▸ **SUPPLIED PASSAGE**:
################
Millennials may be more aware of income inequality than their parents were, but they’re suffering from it just the same — or worse.
It takes an income of about $106,500 a year to be in the millennial one percent, according to data from the U.S. Census Bureau’s Current Population Survey. That’s a group of about 720,000 young adults, and they control about double the income of the 14 million millennials in the bottom 20 percent.
In fact, a huge portion of millennials—some 28 million out 70 million in total—aren’t enrolled in school and make less than $10,000 a year, the Census shows. So a salary of about $60,000, the typical starting rate for a computer science or engineering major, would put a recent undergrad in the top 10% of potential earners between the ages of 18 and 34.
In contrast, it’d take more than $90,000 for a Baby Boomer to achieve the same elite status among peers.
The trendlines suggest a level of wealth inequality more severe than previous generations. In 2000, the median net worth for the top 20 percent of young adult households was 4x the net worth of the other four quintiles combined. In 2011—the most recent year for which data is available—that gap had grown to 8x.
What’s more, like other generations’ elites, the millennial one percent is overwhelmingly white and male: Just 9 percent are black, while 7 percent are Hispanic. And just 28 percent are female, according to the CPS data.
What is driving these huge gaps?
It’s hard to say exactly. Income inequality has become a hot-button issue in politics and economics in recent years — driven in part by populist Democrats like Elizabeth Warren and the research of French economist Thomas Piketty— but there hasn’t been that much study on inequality among this specific group.
Emmanuel Saez, an economist at Berkeley and an occasional collaborator with Piketty, told Fusion he hasn’t looked at data breakdown in this way. Piketty himself declined to comment.
################
A sequence of records

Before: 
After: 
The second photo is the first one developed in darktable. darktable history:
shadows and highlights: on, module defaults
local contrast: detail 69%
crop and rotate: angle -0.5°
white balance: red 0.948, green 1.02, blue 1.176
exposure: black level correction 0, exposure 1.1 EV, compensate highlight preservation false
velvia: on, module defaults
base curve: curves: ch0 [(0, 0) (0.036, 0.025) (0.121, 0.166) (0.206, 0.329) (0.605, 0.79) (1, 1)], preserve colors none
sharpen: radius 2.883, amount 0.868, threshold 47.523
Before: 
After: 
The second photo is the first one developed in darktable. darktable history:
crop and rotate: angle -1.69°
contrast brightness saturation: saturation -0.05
################
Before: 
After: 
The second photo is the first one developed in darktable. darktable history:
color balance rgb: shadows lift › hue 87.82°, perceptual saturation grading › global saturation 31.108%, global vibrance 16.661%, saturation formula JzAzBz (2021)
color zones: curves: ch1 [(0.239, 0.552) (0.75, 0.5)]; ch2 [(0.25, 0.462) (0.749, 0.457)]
################
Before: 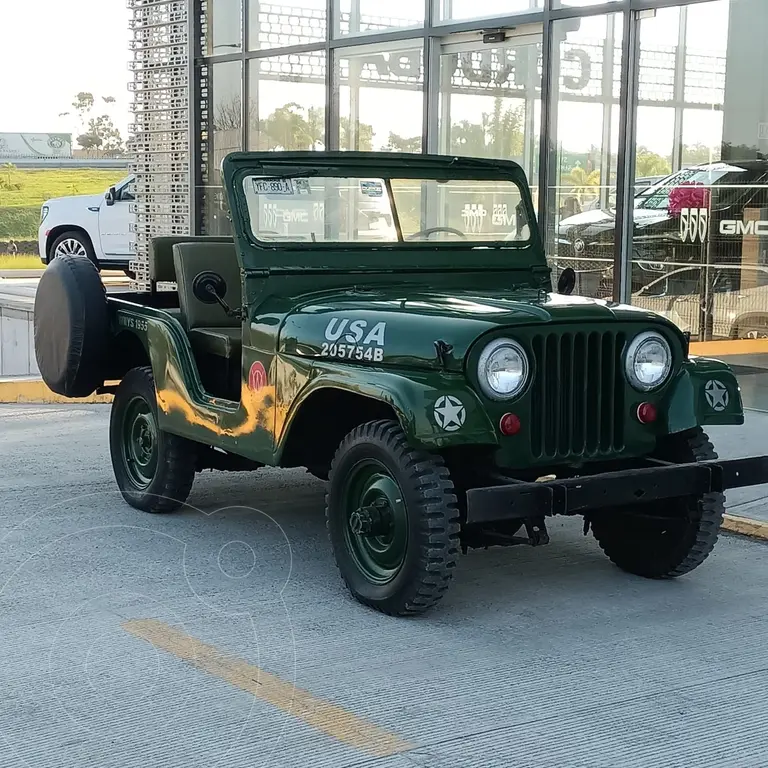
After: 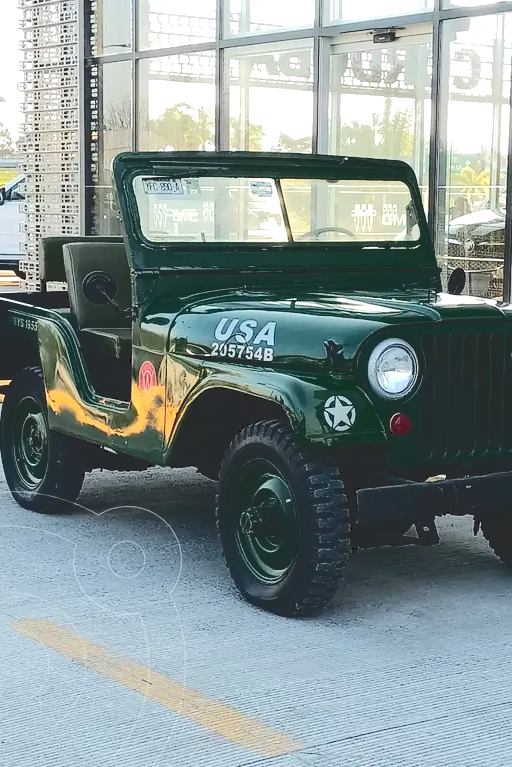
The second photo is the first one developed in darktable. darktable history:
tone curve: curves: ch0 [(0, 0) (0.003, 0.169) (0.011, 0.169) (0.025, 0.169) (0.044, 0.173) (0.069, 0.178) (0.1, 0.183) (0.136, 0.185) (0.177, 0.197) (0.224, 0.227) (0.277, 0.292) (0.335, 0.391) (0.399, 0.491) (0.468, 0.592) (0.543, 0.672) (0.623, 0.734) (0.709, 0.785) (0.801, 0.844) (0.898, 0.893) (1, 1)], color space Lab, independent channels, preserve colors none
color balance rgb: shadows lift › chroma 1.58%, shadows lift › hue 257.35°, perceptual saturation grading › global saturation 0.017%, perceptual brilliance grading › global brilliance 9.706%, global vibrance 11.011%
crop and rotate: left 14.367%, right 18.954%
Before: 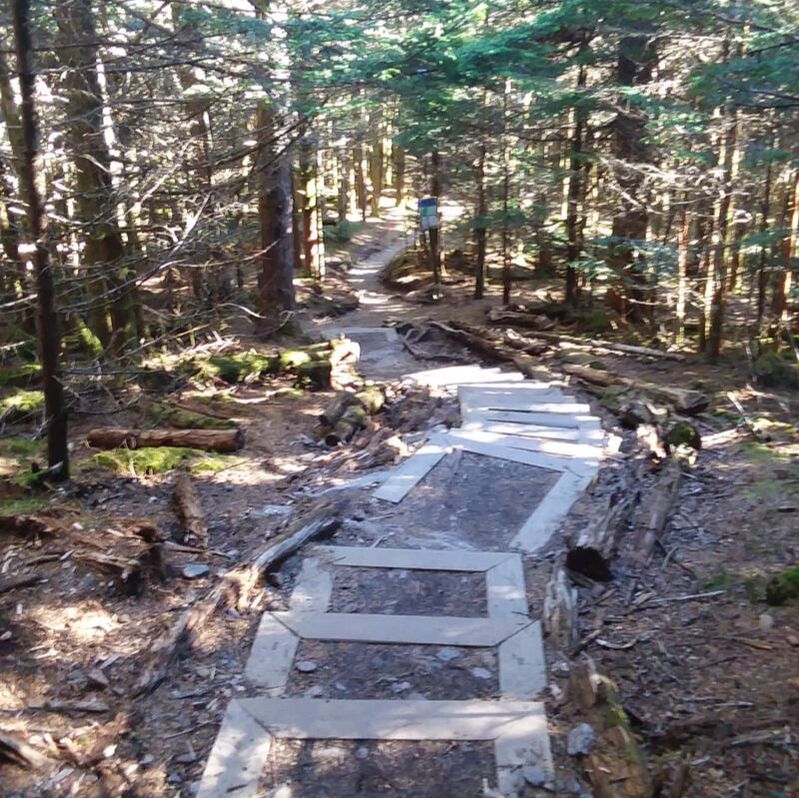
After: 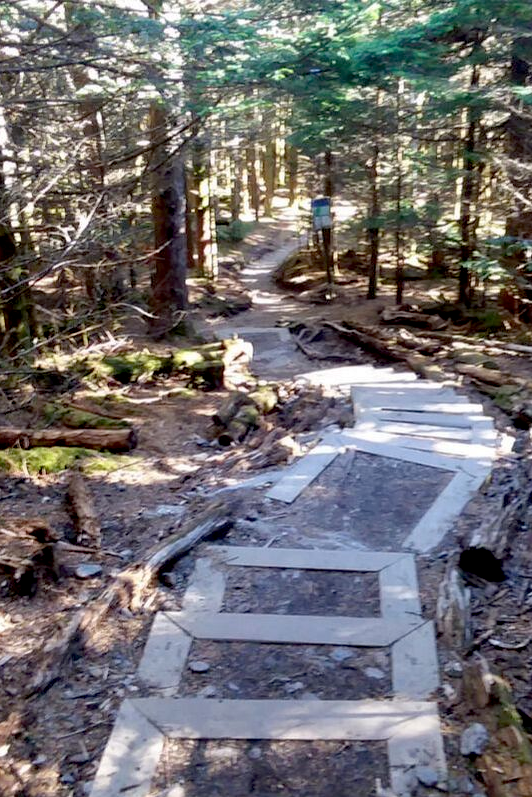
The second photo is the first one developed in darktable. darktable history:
################
▸ **TASKS TO COMPLETE**:
#1 Answer these from the text on millennial income inequality:
(a) About what yearly income puts someone in the millennial one percent?
(b) By 2011, how many times the net worth of the other four quintiles combined was the median net worth of the top 20 percent of young adult households?
(c) What percentage of the millennial one percent is female, according to the CPS data?
#2 Carry on the text about millennial income inequality, picking up after its final sentence.
The data above come from a separate source and have no connection to the text.

▸ **EXPECTED ANSWERS**:
#1
(a) About $106,500 a year.
(b) 8x.
(c) 28 percent.

#2
But in his book, Piketty suggests that one likely cause is a new class of “super managers,” or professionals who you’d never find in the headlines but are nevertheless getting paid more handsomely than ever thanks to perceived rising competition among top-end firms.
The CPS Census data appears to bear this out: the No. 1 profession among millennial one percenter is lawyers, followed closely by miscellaneous managers. The more high-profile CEOs come in third.
Such positions, of course, require a college education, and usually of the prestigious variety. As a result, they tend to favor individuals who grew up in more affluent households — and can disfavor everyone else. This self-perpetuating income pattern is one that Piketty and others warn about.
One big shift in the data points to where some of all that new money is coming from. Software developers weren’t even a category measured by the Census in the early 90s. Today, they come in fourth among rich millennials — and their presence in the top ranks has been increasing.
Alex Frommeyer, 27, is CEO of Beam, a dentistry tech and service firm that just raised $5 million. He believes technology will only exacerbate income gaps among millennials going forward, as fewer and fewer people will be required to generate increasing amounts of income. He pointed to the recent acquisition of WhatsApp by Facebook. Though the company employed fewer than 100 people, many of them became instant millionaires—and many of them were millennials.
“The scalability of technology has already shown that it can create massive amounts of wealth for a relatively small number of people,” Frommeyer said.
Millennials with bachelor’s degrees have the greatest share of their generation’s One Percent, at 39 percent, compared with just 7 percent for individuals who only graduated high school and 10 percent for college dropouts. And 76 percent of millennial one percenters have at least a bachelor’s degree — yet more evidence that it pays to stay in school, if you can get there.
Methodology: Fusion took income data from the Current Population Survey’s March 2014 supplement for all 18- 34-year-olds in the U.S., regardless of earnings or school enrollment status. The Census’ definition of “income” includes earnings, interest, dividends, and unemployment. Click here for their full definition.
Photo caption, from left: Elizabeth Holmes, 30, CEO of Theranos; actor Chris Hemsworth, 31; rapper Nicki Minaj, 32; basketball player Derrick Rose, 26; and Facebook CEO Mark Zuckerberg, 30.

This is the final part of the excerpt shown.